Of course Gerontius Took (the Old Took) and Bandobras "Bullroarer" Took, are two different Tooks. 
Bullroarer is Old Took's great granduncle.

Other than Gerontius being the 14th or 26th Shire Thain (a difference mentioned which I'm going to sort out) and living to 130 (without the help of a ring..!!) and Bandobras being the tallest "Halfling" in Shire history and slaying the leader of the maurading orcs at the Battle, there's naught else about them I can find.

Battle of the Green Fields (Bandobras) - TA 2747 (1147 Shire Reconing).

They provide a bit of comic relief, and of course their family trees provide some equally intriguing characters into the time of Bilbo and Frodo's existences.


----------



## Will Whitfoot (Jul 23, 2022)

Well-aged Enting said:


> Other than Gerontius being the 26th Shire-Thain and living to 130 (without the help of a ring..!!) and Bandobras being the tallest "Halfling" in Shire history and slaying the leader of the maurading orcs, there's naught else about them I can find.


Well... the Dunedain are long lived... and tall. One might suggest that Gerontius' mother perhaps look a Ranger lover as a lass... such things are not unheard of....


----------



## Ent (Jul 23, 2022)

Will Whitfoot said:


> Well... the Dunedain are long lived... and tall. One might suggest that Gerontius' mother perhaps look a Ranger lover as a lass... such things are not unheard of....



Indeed could be. Speculations abound where Tolkien was silent. 'Tis the beauty of invention.


----------



## Squint-eyed Southerner (Jul 23, 2022)

_'As far as he was concerned they were just food-growers who happened to work the fields on either side of the Dwarves' ancestral road to the Mountains.'_
UT, The Quest of Erebor, Appendix

The "he" is Thorin, "they" are the hobbits of the Shire, and the speaker is Gandalf. So the conclusion must be that there was trade between Dwarves and hobbits.

As for the diamond studs, leaving aside the traditional mutual suspicion between the races, I don't think the Elves need be invoked at all. For one thing, we have this, from "A Long-expected Party":


> On this occasion the presents were unusually good. The hobbit-children were so excited that for a while they almost forgot about eating. There were toys the like of which they had never seen before, all beautiful and some obviously magical. Many of them had indeed been ordered a year before, and had come all the way from the Mountain and from Dale, and were of real dwarf-make.


We have to keep in mind that in this first chapter, we are essentially still in the world of _The Hobbit_; the enlargement into the darker tale only begins to emerge at the end. The "magic" in the toys, seen through the eyes of hobbit-children, could easily be attributed to the natural mechanical ingenuity of Dwarves, as alluded to in posts above.
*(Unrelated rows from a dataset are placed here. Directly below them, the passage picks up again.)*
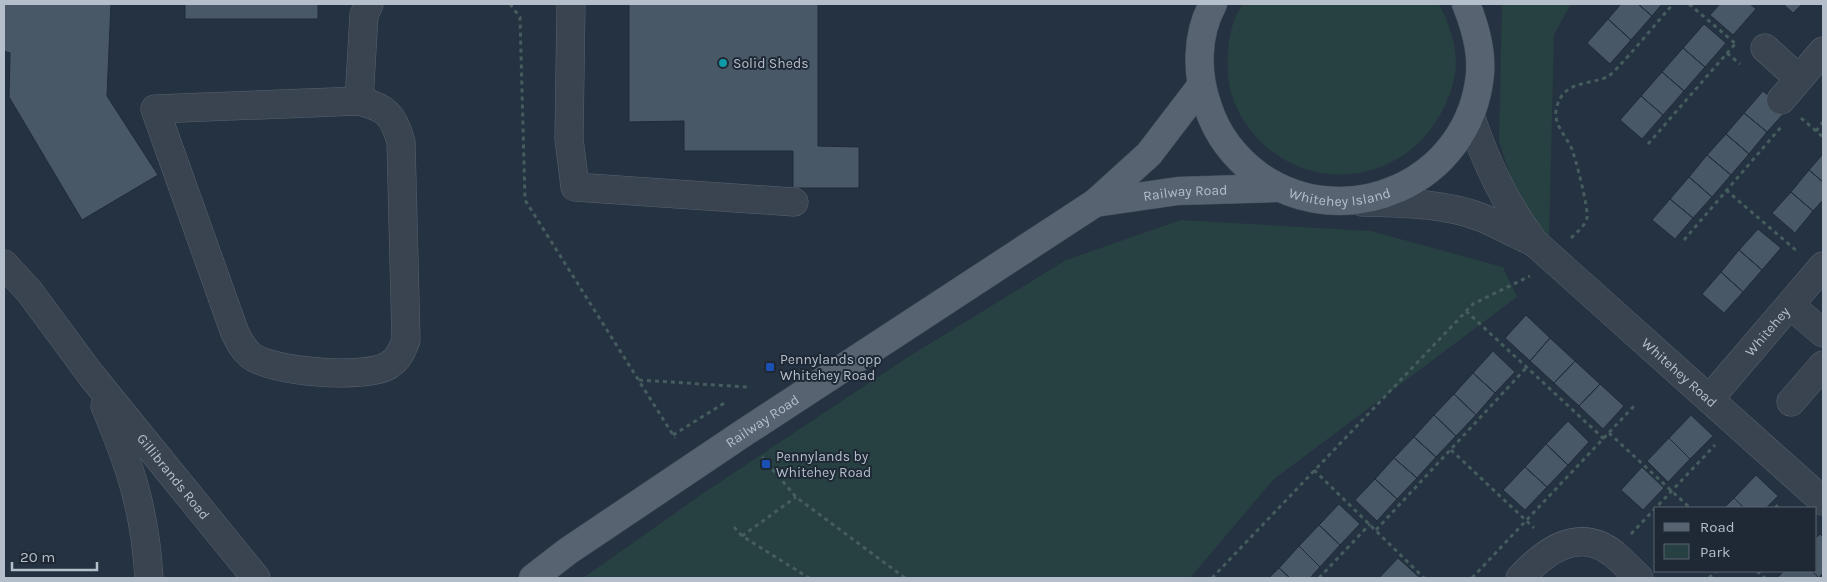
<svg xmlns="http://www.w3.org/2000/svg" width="1827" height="582" font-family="Karla,sans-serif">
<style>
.green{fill:#274041}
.building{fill:#495867;stroke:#202b37}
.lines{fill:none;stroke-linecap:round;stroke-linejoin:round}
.minor-casing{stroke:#57626e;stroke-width:29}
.major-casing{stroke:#424d59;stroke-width:29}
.path{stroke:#455d5e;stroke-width:3;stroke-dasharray:4 4;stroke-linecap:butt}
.minor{stroke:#394450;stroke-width:28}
.major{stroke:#576370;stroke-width:28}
.minor-bridge-casing{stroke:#57626e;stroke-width:29;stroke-linecap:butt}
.minor-bridge{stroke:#394450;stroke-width:28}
.culture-dot{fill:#0f9aa8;stroke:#1e2935;stroke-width:2}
.transit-dot{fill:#1a4fb4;stroke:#1e2935;stroke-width:2}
.labels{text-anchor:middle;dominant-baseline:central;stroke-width:4;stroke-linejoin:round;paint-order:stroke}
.poi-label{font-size:14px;fill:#b5bfcb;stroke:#1e2935;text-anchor:start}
.street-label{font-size:14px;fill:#b5bfcb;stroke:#1e2935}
</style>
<rect width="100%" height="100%" fill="#253241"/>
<path class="green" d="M1243,4H1439C1449,24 1456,42 1456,65C1455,82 1449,100 1440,115C1403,182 1312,196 1258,139C1242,122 1230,100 1228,76C1227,52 1228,24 1243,4Z
M1502,4H1571L1554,35L1549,239L1520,207L1499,141Z
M1181,220L1371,231L1503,267L1517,297L1273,480L1190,578H583L702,494L908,357L1066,260Z"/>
<path class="building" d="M4,4H111L107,96L158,175L82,220L9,97L10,53L4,51Z
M185,4H318V19H185Z
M629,4H818V146L859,147V188H793V151H684V121L629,122Z
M1621,4H1638L1652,16L1631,40L1608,19Z
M1638,4H1662L1652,16Z
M1720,4H1750L1756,9L1733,35L1710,15Z
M1783,4H1802L1793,13Z
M1608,19L1631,40L1610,64L1587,43Z
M1704,24L1726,43L1705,67L1683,48Z
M1683,48L1705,67L1684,91L1662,72Z
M1662,72L1684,91L1663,115L1641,96Z
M1763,91L1786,111L1767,132L1744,113Z
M1641,96L1663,115L1642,139L1620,120Z
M1744,113L1767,132L1749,154L1726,134Z
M1726,134L1749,154L1731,175L1707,155Z
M1823,154V182L1809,170Z
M1707,155L1731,175L1712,197L1689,177Z
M1809,170L1823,182V200L1813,211L1791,192Z
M1689,177L1712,197L1693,218L1670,199Z
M1791,192L1813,211L1795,233L1772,213Z
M1670,199L1693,218L1675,239L1652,220Z
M1758,229L1781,248L1762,270L1739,250Z
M1739,250L1762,270L1743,292L1721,272Z
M1721,272L1743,292L1724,313L1702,294Z
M1526,315L1550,338L1530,361L1505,338Z
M1550,338L1575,361L1554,383L1530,361Z
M1493,351L1515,372L1495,393L1473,373Z
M1575,361L1600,384L1579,406L1554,383Z
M1473,373L1495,393L1476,415L1454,394Z
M1600,384L1624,406L1603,429L1579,406Z
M1454,394L1476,415L1456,436L1434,415Z
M1434,415L1456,436L1436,457L1414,437Z
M1691,415L1713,436L1690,459L1669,438Z
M1568,421L1589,442L1568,465L1546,444Z
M1414,437L1436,457L1417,478L1394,458Z
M1669,438L1690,459L1668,482L1647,461Z
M1546,444L1568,465L1547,487L1525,467Z
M1394,458L1417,478L1397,499L1375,479Z
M1525,467L1547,487L1525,510L1503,490Z
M1642,467L1664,488L1643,510L1621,490Z
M1756,475L1778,496L1766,508H1744L1734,498Z
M1375,479L1397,499L1377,521L1355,500Z
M1734,498L1744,508H1724Z
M1339,504L1360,524L1340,545L1319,525Z
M1319,525L1340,545L1320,567L1299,546Z
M1820,534L1823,537V573L1819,578L1812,571H1816V538Z
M1299,546L1320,567L1310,578H1290L1279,568Z
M1398,558L1420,578H1379Z
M1279,568L1290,578H1269Z
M1784,571H1812L1819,578H1777Z"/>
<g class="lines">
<defs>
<g id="minor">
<path d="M571,4L569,139L575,187L794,202"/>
<path d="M1765,48L1799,79"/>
<path d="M1781,100L1823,51"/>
<path d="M359,101C386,107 394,116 401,142L406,340C402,350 399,359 389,365C367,380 270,372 250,355C243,349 239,341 235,333L155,109Z"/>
<path d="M359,101L364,15L369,4"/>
<path d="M1470,115C1486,163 1504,201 1534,242"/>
<path d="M1362,202C1402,203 1445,203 1483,218C1501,226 1518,235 1535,243"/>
<path id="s1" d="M4,264L29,291L91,375L256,578"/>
<path id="s2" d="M1564,269L1823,501"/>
<path d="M1790,305L1823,333"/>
<path id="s3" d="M1710,398L1823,266"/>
<path d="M1791,402L1823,365"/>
<path d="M105,406C131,468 145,511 149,578"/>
<path d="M1520,578C1545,551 1578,526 1614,554C1623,562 1631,570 1639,578"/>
</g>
<g id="major">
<path id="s4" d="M1213,4C1196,35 1196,74 1208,107C1217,135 1234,157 1258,175C1346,237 1470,182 1480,74C1482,49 1475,26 1466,4"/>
<path id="s5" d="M1095,203L1178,191L1276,188"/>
<path id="s6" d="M533,578L568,551L742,434L1095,203L1149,154L1201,86"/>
</g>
</defs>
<use href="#minor" class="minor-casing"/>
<use href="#major" class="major-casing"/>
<path class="path" d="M510,4L520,17L525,200L675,438
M1689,4L1736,44
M1727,53L1740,64
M1801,118L1823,137
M1816,131L1823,122
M1648,144L1735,44
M1726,190L1798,252
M1571,238C1577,232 1585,226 1587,218C1589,210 1575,155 1571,147C1564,133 1552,123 1557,106C1564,81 1588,85 1607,77C1615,74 1663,15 1673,4
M1684,240L1781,127
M1466,311L1604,439
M639,380L747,387
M1609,433L1690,508
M673,435L726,402
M1451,450L1534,528
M762,457L796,497L905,578
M1314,470L1424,578
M1775,508L1780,503
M734,527L742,536L809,578
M1376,530L1527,367
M1631,534L1715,445
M742,536L796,497
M1757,571L1765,578
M1212,578L1473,304L1530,276
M1319,578L1370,524
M1472,578L1634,406
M1709,578L1716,571"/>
<use href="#minor" class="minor"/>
<use href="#major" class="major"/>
<defs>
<path id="minor-bridge" d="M1535,243L1564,269"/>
</defs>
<use href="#minor-bridge" class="minor-bridge-casing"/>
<use href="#minor-bridge" class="minor-bridge"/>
</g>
<circle class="culture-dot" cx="723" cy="63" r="5"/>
<g class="transit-dot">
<rect x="765" y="362" width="10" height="10" rx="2.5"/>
<rect x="761" y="459" width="10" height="10" rx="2.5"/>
</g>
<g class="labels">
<g class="poi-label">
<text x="733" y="63">Solid Sheds</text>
<text x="780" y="359">Pennylands opp<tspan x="780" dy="16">Whitehey Road</tspan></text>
<text x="776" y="456">Pennylands by<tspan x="776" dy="16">Whitehey Road</tspan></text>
</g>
<g class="street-label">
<text stroke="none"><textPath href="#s4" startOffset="279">Whitehey Island</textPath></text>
<text stroke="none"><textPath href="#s5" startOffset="91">Railway Road</textPath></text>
<text stroke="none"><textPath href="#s3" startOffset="88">Whitehey</textPath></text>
<text stroke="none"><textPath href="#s2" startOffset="155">Whitehey Road</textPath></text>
<text stroke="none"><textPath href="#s6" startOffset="278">Railway Road</textPath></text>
<text stroke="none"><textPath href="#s1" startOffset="272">Gillibrands Road</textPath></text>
</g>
</g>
<rect width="1827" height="582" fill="none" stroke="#b5bfcb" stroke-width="10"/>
<rect x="1654" y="507" width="162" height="65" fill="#1e2935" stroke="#5a6571"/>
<rect x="1664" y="523" width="25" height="8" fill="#576370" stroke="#5a6571"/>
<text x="1700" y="532" font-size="15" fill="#b5bfcb">Road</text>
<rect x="1664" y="544" width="25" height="15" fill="#274041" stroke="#5a6571"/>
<text x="1700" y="557" font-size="15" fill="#b5bfcb">Park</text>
<path d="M12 562v8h85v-8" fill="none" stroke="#b5bfcb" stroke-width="2.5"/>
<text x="20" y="562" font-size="15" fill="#b5bfcb" stroke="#1e2935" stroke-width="4" paint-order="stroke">20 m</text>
</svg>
It's ambiguous, I grant, and can be considered a toss-up.

But the studs themselves were given by _Gandalf_; a wizard, and at this point still the wizard of _The Hobbit_, who would not be above "magic cufflinks". Whether Dwarves had any connection with them is another question.

Just to point out that Gerontius was Bilbo's maternal grandfather; this partly accounts for Bilbo's "competition", and also perhaps for the resentment at his being "unchanged" more than long-lived. The Tooks, after all, were considered a "remarkable" race; enough so to give rise to the story that "long ago one of the Took ancestors must have taken a fairy wife". In fact, the first edition has


> It had always been said that long ago one or another of the Tooks had married into a fairy family (the less friendly said a goblin family)


As far as I know the Shire hobbits had no knowledge of the Dunedain, but if they had, I suppose they might well have been included in the rumors. I'd have serious doubts, myself. 😄


----------



## Elbereth Vala Varda (Jul 24, 2022)

Squint-eyed Southerner said:


> _'As far as he was concerned they were just food-growers who happened to work the fields on either side of the Dwarves' ancestral road to the Mountains.'_
> UT, The Quest of Erebor, Appendix
> 
> The "he" is Thorin, "they" are the hobbits of the Shire, and the speaker is Gandalf. So the conclusion must be that there was trade between Dwarves and hobbits.
> ...


Good points, Squint. Thanks.


----------